I wrote last summer about the issue whether a federal legislature could enact a statute in order to implement a treaty despite the fact that, absent the treaty, the statute would be ultra vires (because provincial or state, rather than the federal legislatures have jurisdiction over its subject matter. If so, I said, this would give states the ability to act “like a child who, denied by one parent, asks the other to let them stay up late,” with other states playing the role of the lenient parent. I think that, in public policy (as, I suppose, in parenting) this is a bad idea. And, in Canada, the constitution has been interpreted as preventing such schemes, in the Labour Conventions Reference.

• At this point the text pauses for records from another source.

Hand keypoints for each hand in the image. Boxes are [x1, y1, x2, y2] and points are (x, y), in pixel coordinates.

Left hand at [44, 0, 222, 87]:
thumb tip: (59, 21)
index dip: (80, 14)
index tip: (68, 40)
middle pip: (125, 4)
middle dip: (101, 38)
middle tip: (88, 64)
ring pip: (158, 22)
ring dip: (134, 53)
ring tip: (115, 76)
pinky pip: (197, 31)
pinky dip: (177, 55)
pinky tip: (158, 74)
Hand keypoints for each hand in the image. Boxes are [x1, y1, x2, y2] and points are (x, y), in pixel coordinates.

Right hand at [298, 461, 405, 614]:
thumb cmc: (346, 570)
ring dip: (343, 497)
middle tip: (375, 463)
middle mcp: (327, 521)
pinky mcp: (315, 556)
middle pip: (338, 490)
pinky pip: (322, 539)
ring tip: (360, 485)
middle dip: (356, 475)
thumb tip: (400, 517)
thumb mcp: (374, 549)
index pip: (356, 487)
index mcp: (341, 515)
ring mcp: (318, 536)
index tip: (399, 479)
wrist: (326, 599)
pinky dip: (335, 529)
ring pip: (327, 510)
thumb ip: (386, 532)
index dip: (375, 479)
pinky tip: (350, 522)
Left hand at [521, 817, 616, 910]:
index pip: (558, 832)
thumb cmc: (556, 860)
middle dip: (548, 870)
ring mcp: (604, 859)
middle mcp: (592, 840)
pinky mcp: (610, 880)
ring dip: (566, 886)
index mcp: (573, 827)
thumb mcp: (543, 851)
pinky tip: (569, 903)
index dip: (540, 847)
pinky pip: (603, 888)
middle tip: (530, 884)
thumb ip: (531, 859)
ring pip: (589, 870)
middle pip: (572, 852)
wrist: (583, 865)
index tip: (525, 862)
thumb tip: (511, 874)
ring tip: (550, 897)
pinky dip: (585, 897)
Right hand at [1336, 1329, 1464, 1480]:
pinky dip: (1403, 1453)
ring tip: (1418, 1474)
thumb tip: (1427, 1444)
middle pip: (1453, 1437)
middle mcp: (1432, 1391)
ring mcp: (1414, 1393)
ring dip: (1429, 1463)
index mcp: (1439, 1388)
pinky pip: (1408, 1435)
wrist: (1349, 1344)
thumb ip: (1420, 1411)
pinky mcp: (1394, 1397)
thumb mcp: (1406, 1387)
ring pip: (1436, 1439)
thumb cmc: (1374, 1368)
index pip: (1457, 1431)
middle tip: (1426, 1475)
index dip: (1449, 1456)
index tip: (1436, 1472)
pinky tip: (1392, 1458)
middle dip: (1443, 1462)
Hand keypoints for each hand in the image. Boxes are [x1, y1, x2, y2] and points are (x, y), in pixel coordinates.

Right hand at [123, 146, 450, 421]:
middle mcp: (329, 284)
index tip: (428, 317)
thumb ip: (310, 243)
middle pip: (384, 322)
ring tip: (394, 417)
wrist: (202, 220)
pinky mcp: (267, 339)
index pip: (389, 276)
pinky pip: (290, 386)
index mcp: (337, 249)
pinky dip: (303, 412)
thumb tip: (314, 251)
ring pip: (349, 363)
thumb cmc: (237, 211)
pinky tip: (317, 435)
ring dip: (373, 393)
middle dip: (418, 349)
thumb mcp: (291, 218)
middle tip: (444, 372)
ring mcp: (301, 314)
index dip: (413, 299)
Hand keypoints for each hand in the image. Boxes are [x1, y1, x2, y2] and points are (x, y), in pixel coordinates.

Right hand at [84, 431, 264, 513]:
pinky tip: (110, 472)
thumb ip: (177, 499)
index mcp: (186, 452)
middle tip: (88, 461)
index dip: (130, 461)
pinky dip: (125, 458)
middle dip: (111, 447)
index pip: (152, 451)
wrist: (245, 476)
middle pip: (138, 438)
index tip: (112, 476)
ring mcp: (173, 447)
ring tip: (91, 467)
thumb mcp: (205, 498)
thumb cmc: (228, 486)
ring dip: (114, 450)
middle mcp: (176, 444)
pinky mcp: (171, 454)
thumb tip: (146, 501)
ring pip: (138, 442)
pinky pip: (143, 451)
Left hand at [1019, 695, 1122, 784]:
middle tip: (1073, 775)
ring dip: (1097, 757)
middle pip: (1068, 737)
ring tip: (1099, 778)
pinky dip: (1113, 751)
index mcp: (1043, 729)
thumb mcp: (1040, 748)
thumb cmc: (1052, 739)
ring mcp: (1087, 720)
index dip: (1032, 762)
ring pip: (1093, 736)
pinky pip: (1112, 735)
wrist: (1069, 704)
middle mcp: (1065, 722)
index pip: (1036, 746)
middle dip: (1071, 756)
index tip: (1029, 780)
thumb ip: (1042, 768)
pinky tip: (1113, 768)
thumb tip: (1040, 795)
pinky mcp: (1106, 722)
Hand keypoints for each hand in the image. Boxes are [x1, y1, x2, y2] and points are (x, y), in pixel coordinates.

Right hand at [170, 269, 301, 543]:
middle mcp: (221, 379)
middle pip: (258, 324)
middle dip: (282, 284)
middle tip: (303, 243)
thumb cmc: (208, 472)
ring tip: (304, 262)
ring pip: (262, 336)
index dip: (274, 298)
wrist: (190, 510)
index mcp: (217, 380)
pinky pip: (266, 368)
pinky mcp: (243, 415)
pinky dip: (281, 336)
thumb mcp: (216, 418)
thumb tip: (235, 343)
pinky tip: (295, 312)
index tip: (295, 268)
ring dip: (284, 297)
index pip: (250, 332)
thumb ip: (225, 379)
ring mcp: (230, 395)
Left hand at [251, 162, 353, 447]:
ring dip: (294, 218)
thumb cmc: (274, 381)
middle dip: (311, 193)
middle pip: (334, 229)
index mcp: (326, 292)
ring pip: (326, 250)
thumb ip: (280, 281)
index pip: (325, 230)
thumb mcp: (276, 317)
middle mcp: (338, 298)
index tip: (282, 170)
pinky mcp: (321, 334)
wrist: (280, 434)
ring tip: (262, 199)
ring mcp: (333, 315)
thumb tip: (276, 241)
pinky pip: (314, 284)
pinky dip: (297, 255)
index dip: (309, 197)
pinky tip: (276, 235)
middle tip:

The leading case on this issue in the United States is Missouri v. Holland, 252 U.S. 416 (1920), I always thought that it stood for the contrary proposition, that Congress can legislate to implement a treaty regardless of whether its subject-matter is within its enumerated powers. But now people better-informed and wiser than I, namely Nick Rosenkranz and NYU’s own Rick Pildes, will take up the question of whether this is right over at the Volokh Conspiracy, in anticipation of, maybe, the US Supreme Court eventually hearing a case where it arises. (Their first stab at it is here.)
It should be very interesting, and too much for any effective summary here, so I thought I’d alert however many (or, more likely, few) readers I have.